Kids These Days Kids read manga. I mean, they really, really dig that stuff. On a related note, David Welsh wants to know what's up with the Best Publication for Teens category of the Eisners not having any manga. I mean, sure, Bleach may be somewhat less than good depending on your tastes, but One Piece is fantastic for teens or grownups alike. On a related note, everyone should read more One Piece.

King. Brandon Graham rules, King City rules, purchasing King City rules, and reading King City rules. If you aren't reading King City, check out CBR's preview of King City #7 and get started. Issue seven is the first issue of new material since the series was first released by Tokyopop a few years back. Get thee to a back issue dispensary and look these up. You're missing out on some great comics. Scott Pilgrim fans, you in particular need to get familiar.


David Brothers writes about comics at 4thletter!, loves making homemade pizza (today's special ingredient is shrimp), and thinks that Flex Mentallo is the greatest love letter to superheroes of all time.


  1. Avatar photo Paul Montgomery (@fuzzytypewriter) says:

    I just ordered the last five volumes of PLUTO yesterday so I can do ’em in a marathon. If the first three are any indication, and I know they are, this series is a must-read. 

  2. I’m fine with the general layout.  Maybe a few more images?  Who doesn’t want to see a big pic of Paul Cornell’s grinning mug?

    I’m off to try to figure out when the new Doom Patrol trades will be released. (2027?) 

  3. The Steve Almond piece is amazing. I kinda wish he had sent the final email just to see what that guy’s reply would have been. Astounding.

  4. King City absolutely deserves more attention than I’ve seen it get.

  5. thanks to this feature, iFanboy has become the one-stop shop for all things comics! i love this column

  6. One Piece is fantastic.  While I started reading Naruto and Bleach years ago when they were first coming out, I’ve since fallen off of both series.  One Piece however, manages to always keep things fresh enough to keep coming back for more.  Not to mention that the series never feels daunting to jump on.  I’ve jumped on and fallen off at various points with no problems.  I’ve kept mainly to the anime, but with the new 3-in-1 volumes being released, I may be picking those up soon.

  7. @whoisfriend The 3in1s are awesome. Viz’s omnibus manga (3in1, Vizbig) are the best way to read chunks of manga. I hope they do more.

    One Piece is basically the best adventure comic. Case in point:

  8. That Steve Almond piece was definetly the entertainment of the day. Wow! Thanks.

  9. @brothers The only apprehension I have about buying the 3-in-1 One Piece volumes is that they are NOT of the VizBig brand. They’re regular digest size and they feel kind of flimsy.
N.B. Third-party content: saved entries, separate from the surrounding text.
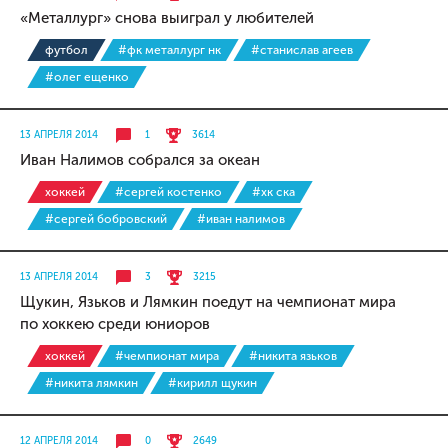
«Металлург» снова выиграл у любителей
футбол
#фк металлург нк
#станислав агеев
#олег ещенко
13 АПРЕЛЯ 2014
1
3614
Иван Налимов собрался за океан
хоккей
#сергей костенко
#хк ска
#сергей бобровский
#иван налимов
13 АПРЕЛЯ 2014
3
3215
Щукин, Язьков и Лямкин поедут на чемпионат мира
по хоккею среди юниоров
хоккей
#чемпионат мира
#никита язьков
#никита лямкин
#кирилл щукин
12 АПРЕЛЯ 2014
0
2649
But seeing as how they aren’t doing OP VizBigs in lieu of the smaller ones, it seems like VizBigs are a long ways away (if ever).

  10. hmmm…. about New Young Warrior Avengers… They had Nefaria’s nephew as an actual main character in the proposal. That alone is grounds to turn it down. After all, Nefaria is that part of comics you laugh at now but subconsciously wished never happened in the mainstream.

  11. @whoisfriend: Onepiece is perhaps the least liked manga on my list. I started it early 2003 and barely got past the first volume. I hear they are in their 500’s and BLEACH and Naruto are slowly approaching, HOWEVER, those other series DON’T FEEL like it and that’s because they are (for the most part) always ramping up the narrative. From the scans I’ve seen in japan, they are currently  drawing near the end of both series which pumps me up for it when it hits the shores. I really know no one who actually enjoys One Piece as the plot is entirely encircled around comedy. It’s pretty much the Deadpool Corps Syndrome.